**AIM OF THE TASK**
Go through the entries and copy every one exactly.

**THE DATA**
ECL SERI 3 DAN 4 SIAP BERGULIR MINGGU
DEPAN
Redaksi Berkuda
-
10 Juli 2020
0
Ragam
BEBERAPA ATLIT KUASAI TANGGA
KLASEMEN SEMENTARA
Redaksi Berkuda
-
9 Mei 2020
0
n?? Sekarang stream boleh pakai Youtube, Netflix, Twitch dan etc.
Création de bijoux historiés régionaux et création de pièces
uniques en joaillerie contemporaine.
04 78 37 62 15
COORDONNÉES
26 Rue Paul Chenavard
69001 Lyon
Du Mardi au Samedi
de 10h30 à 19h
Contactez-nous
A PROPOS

**YOUR RESPONSE**
ECL SERI 3 DAN 4 SIAP BERGULIR MINGGU
DEPAN
Redaksi Berkuda
-
10 Juli 2020
0
Ragam
BEBERAPA ATLIT KUASAI TANGGA
KLASEMEN SEMENTARA
Redaksi Berkuda
-
9 Mei 2020
0
n?? Sekarang stream boleh pakai Youtube, Netflix, Twitch dan etc.
Création de bijoux historiés régionaux et création de pièces
uniques en joaillerie contemporaine.
04 78 37 62 15
COORDONNÉES
26 Rue Paul Chenavard
69001 Lyon
Du Mardi au Samedi
de 10h30 à 19h
Contactez-nous
A PROPOS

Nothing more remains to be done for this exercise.